Long messages may be split across packets, leaving the buffer holding an incomplete tag:

<doc><a>exceptionally long text ....

=> #<Nokogiri::XML::Document:0x12c45ec name="document" children=[#<Nokogiri::XML::Element:0x12c2968 name="doc" children=[#<Nokogiri::XML::Element:0x12c210c name="a" children=[#<Nokogiri::XML::Text:0x12c1cc0 "exceptionally long text">]>]>]>

still as expected, Nokogiri::XML::SyntaxError: Premature end of data in tag doc line 1, we can wait for more data in the buffer.

However, short messages may be clustered within a single packet and arrive at once:

<doc><a>text</a></doc><doc><a>other text</a></doc>

=> #<Nokogiri::XML::Document:0x1312cd8 name="document" children=[#<Nokogiri::XML::Element:0x1312814 name="doc" children=[#<Nokogiri::XML::Element:0x1312594 name="a" children=[#<Nokogiri::XML::Text:0x1312288 "text">]>]>]>

second message not parsed, Nokogiri::XML::SyntaxError: Extra content at the end of the document.

I can't see any way to get Nokogiri to return to me the extra content so I can try to continue parsing. This may be a limitation of the underlying libxml2 or Nokogiri's interface with the library. String.scan doesn't give string indexes (to split messages and preserve the extra text) and Regexp.match won't match globally. Any ideas on how best to extract all of the complete messages from my buffer and leave the trailing incomplete one?

2
You need to give a sample of how you're reading your content. Nokogiri only reads a file stream or a string buffer, so the incomplete content is a result of whatever is feeding data to Nokogiri. - the Tin Man
You also need to give an example of how you are calling Nokogiri when creating the parsed document. - the Tin Man
I'm using eventmachine and collecting data into a buffer from a receive_data callback, which is the reason I can't control how many messages arrive or their completeness within my buffer. I'm using Nokogiri::XML(buffer), about as generic as you can get with a Nokogiri parse. def receive_data(data); @receive_buffer << data; document = Nokogiri::XML(@receive_buffer) - ct00

2 Answers

0
votes

Nokogiri expects an IO stream or string. From the docs for Nokogiri::HTML::Document.parse and Nokogiri::XML::Document.parse.
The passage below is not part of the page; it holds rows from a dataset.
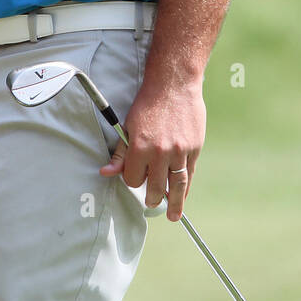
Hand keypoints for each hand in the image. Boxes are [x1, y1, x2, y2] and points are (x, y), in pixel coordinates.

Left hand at [99, 80, 204, 221]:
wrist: (173, 85)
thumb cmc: (148, 104)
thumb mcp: (128, 127)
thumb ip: (120, 154)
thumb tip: (105, 173)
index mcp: (140, 147)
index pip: (133, 180)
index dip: (132, 181)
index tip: (135, 178)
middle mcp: (160, 152)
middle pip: (155, 188)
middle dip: (152, 198)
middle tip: (151, 202)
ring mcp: (180, 151)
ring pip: (176, 186)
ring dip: (174, 204)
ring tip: (172, 216)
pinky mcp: (194, 148)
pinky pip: (189, 174)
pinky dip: (186, 187)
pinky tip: (183, 195)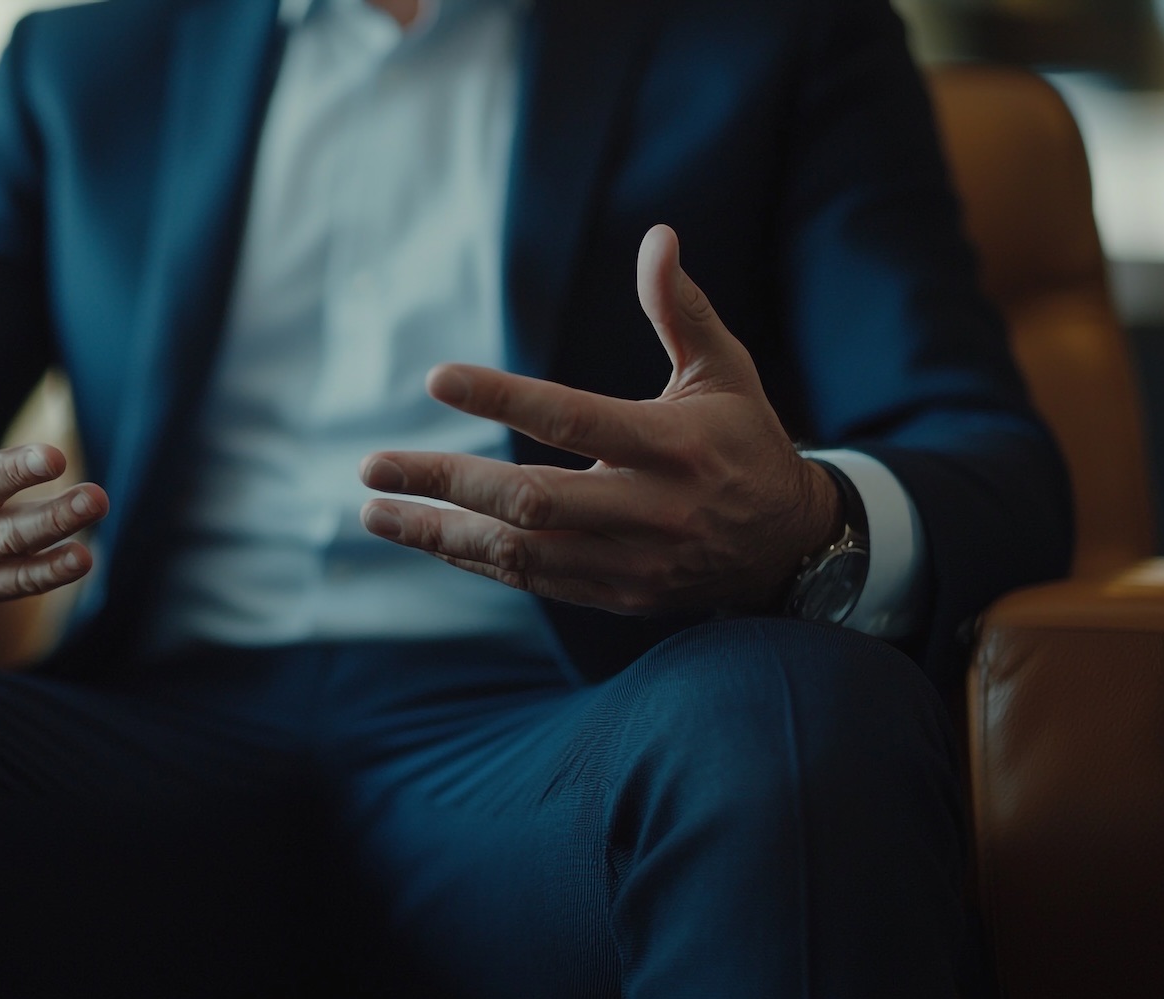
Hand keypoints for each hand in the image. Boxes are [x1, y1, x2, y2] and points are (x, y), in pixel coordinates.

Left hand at [359, 225, 839, 616]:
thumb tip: (658, 237)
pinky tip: (427, 535)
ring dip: (440, 533)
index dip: (504, 399)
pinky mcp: (616, 595)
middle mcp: (650, 510)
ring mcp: (631, 561)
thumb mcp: (725, 371)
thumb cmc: (745, 442)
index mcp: (674, 446)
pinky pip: (532, 580)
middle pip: (530, 499)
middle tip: (373, 465)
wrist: (790, 547)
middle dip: (445, 483)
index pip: (574, 419)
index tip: (437, 379)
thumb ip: (681, 309)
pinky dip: (474, 559)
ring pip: (519, 551)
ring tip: (376, 509)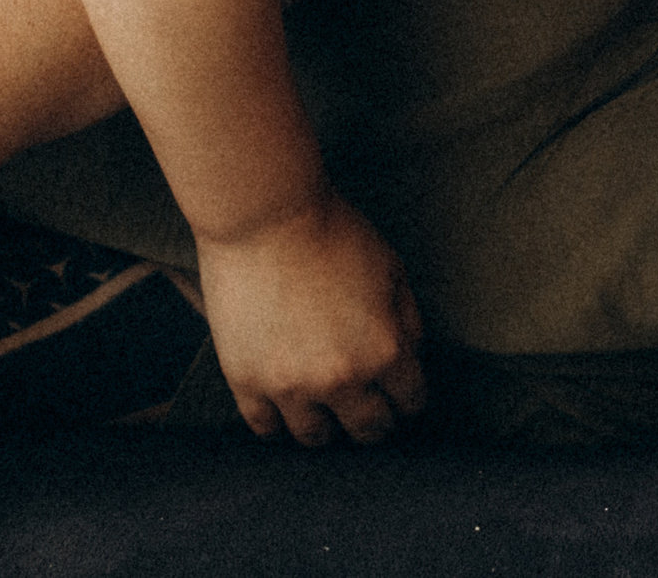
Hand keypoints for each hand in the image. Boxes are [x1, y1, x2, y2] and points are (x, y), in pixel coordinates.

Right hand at [195, 191, 427, 444]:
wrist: (266, 219)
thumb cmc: (335, 235)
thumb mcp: (393, 270)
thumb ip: (407, 320)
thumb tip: (411, 356)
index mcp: (385, 351)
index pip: (409, 400)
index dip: (409, 400)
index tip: (403, 399)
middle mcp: (342, 380)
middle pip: (367, 428)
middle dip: (375, 423)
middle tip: (370, 415)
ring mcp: (290, 386)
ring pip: (315, 437)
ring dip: (327, 428)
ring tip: (326, 415)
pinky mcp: (246, 381)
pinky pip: (265, 427)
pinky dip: (279, 424)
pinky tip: (286, 412)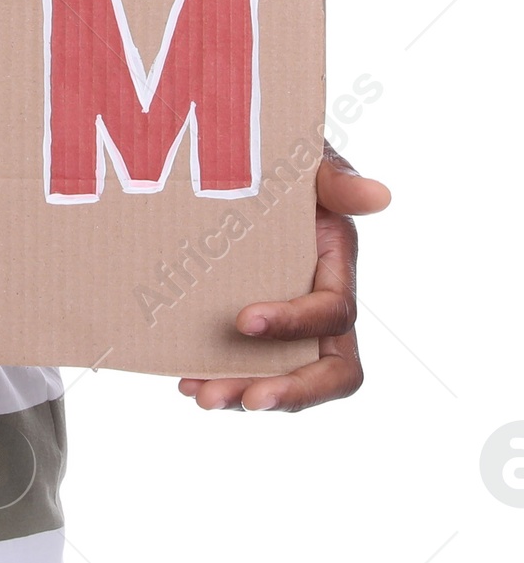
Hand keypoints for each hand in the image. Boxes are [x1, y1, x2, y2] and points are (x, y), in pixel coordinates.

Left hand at [179, 143, 389, 412]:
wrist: (237, 163)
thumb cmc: (283, 162)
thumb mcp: (308, 163)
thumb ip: (336, 180)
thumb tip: (379, 195)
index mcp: (337, 268)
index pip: (333, 314)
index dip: (296, 324)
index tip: (243, 321)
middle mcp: (319, 305)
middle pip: (329, 371)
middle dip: (291, 392)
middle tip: (244, 400)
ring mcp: (289, 323)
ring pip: (285, 379)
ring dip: (245, 393)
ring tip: (199, 396)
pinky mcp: (254, 329)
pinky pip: (248, 368)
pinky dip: (220, 378)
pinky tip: (183, 378)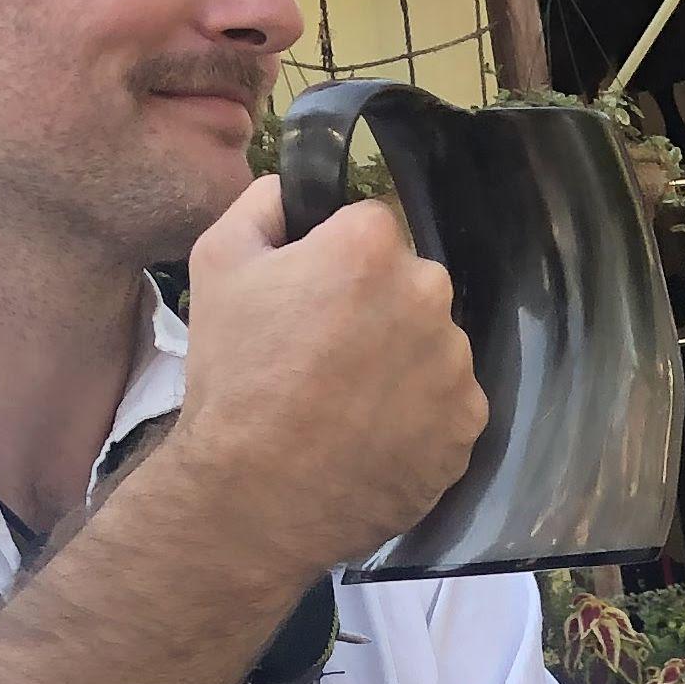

parse(string_or_io, url = nil, encoding = nil, options = XML::ParseOptions::DEFAULT_HTML)

Parse HTML. thing may be a String, or any object that responds to read and close such as an IO, or StringIO.

"thing" should actually be "string_or_io", to match their example, but you get the idea.

If you can add more information about how you're retrieving the content and parsing it we might be able to give more help.

0
votes